**Try it**
In the records below, the relevant part opens with the line containing "Figure 10. Thermal" and closes with the line containing "Figure 4. Map"; print that part exactly and only, without its pictures.

Input records below:

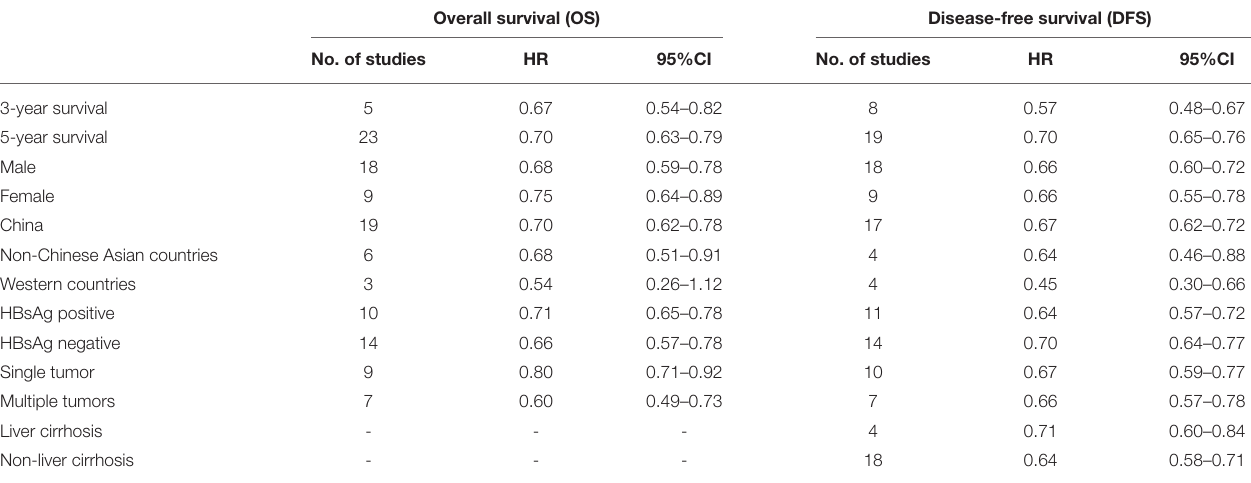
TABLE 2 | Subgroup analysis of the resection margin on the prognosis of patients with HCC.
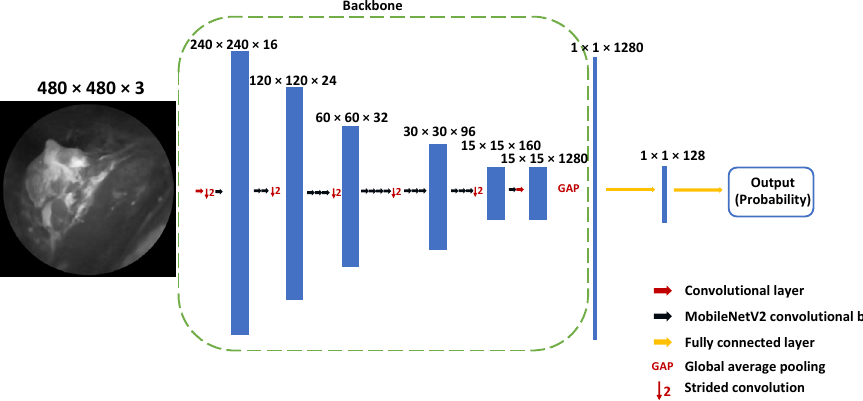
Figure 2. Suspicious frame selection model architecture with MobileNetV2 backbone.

End of Input records.
Input records below:

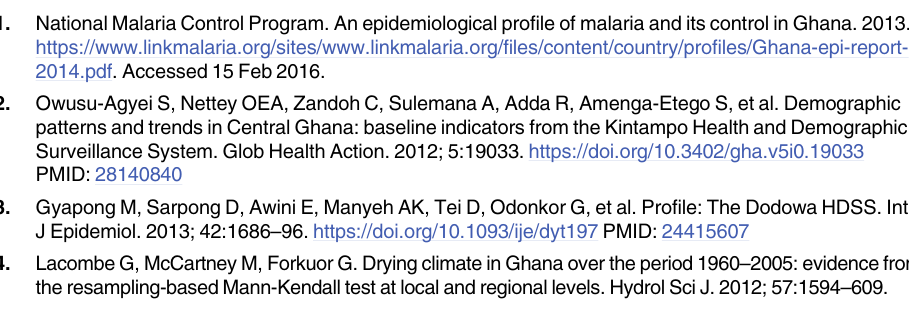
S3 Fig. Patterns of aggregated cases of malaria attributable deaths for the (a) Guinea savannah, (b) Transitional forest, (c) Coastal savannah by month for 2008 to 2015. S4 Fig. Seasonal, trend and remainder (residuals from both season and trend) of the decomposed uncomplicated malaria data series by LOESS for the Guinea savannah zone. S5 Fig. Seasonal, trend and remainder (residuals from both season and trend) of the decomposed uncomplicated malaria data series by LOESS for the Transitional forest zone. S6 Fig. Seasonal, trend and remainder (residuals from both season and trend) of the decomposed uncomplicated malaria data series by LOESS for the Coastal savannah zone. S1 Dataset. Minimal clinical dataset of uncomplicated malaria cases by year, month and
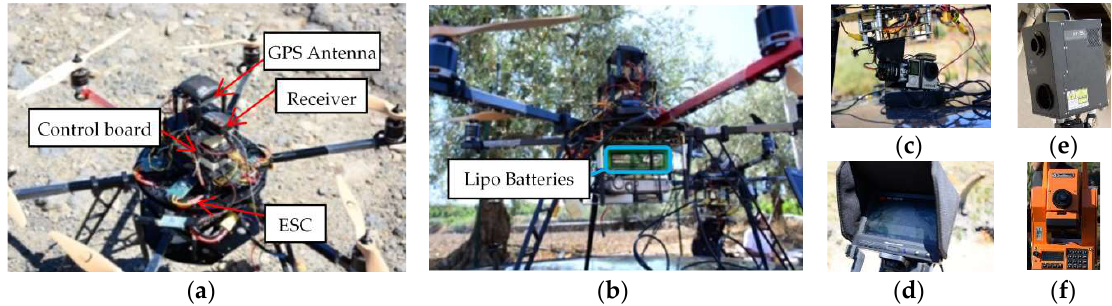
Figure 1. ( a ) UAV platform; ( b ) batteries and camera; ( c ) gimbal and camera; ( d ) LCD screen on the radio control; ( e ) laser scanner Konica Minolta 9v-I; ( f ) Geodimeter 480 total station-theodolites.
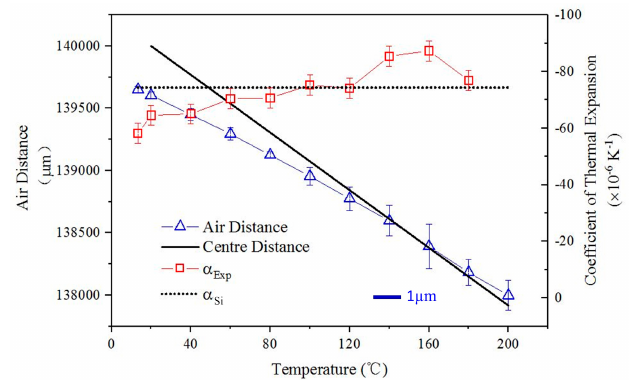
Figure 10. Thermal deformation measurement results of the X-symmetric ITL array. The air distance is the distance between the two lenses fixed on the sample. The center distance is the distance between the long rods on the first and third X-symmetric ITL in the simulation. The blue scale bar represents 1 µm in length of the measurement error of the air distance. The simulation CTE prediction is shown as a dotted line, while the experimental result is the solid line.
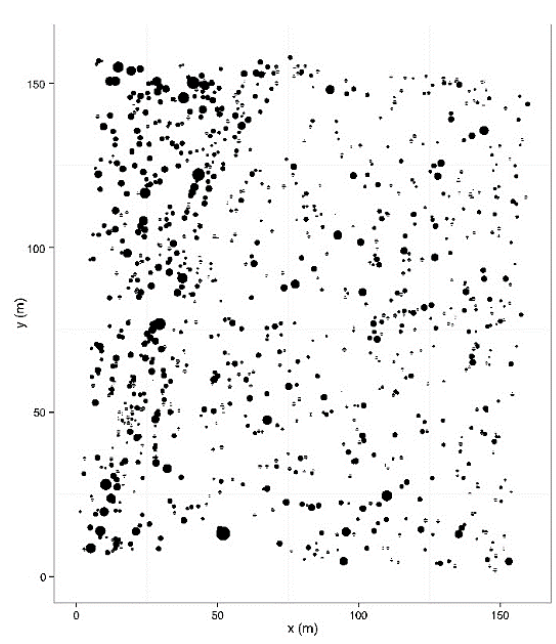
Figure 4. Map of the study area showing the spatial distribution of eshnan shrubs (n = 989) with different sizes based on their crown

End of Input records.
Input records below:

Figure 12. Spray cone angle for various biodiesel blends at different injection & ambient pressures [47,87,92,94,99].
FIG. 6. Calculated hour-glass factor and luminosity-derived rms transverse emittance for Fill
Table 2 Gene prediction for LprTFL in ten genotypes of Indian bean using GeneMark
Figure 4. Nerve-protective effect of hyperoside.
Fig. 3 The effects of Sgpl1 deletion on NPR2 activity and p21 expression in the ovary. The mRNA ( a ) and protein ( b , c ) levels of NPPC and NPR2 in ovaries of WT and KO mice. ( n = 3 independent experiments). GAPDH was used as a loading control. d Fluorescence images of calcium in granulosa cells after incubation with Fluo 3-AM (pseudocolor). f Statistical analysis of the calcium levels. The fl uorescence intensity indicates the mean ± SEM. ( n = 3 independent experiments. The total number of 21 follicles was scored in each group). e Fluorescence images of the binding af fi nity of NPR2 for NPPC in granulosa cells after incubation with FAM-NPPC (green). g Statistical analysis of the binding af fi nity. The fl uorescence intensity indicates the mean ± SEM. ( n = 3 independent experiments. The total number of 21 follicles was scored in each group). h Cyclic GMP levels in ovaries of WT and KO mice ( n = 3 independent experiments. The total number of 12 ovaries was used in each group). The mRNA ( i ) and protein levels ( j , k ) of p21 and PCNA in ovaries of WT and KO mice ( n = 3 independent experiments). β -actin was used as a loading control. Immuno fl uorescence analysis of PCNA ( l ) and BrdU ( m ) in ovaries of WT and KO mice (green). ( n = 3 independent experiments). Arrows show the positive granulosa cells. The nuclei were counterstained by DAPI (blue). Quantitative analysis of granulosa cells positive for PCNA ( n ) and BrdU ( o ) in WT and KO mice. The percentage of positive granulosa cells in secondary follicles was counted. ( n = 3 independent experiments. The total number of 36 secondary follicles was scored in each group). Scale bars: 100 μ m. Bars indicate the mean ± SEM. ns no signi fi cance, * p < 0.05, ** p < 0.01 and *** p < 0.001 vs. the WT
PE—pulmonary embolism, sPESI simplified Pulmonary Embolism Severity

End of Input records.

**Answer box**
Figure 10. Thermal deformation measurement results of the X-symmetric ITL array. The air distance is the distance between the two lenses fixed on the sample. The center distance is the distance between the long rods on the first and third X-symmetric ITL in the simulation. The blue scale bar represents 1 µm in length of the measurement error of the air distance. The simulation CTE prediction is shown as a dotted line, while the experimental result is the solid line.
Figure 4. Map of the study area showing the spatial distribution of eshnan shrubs (n = 989) with different sizes based on their crown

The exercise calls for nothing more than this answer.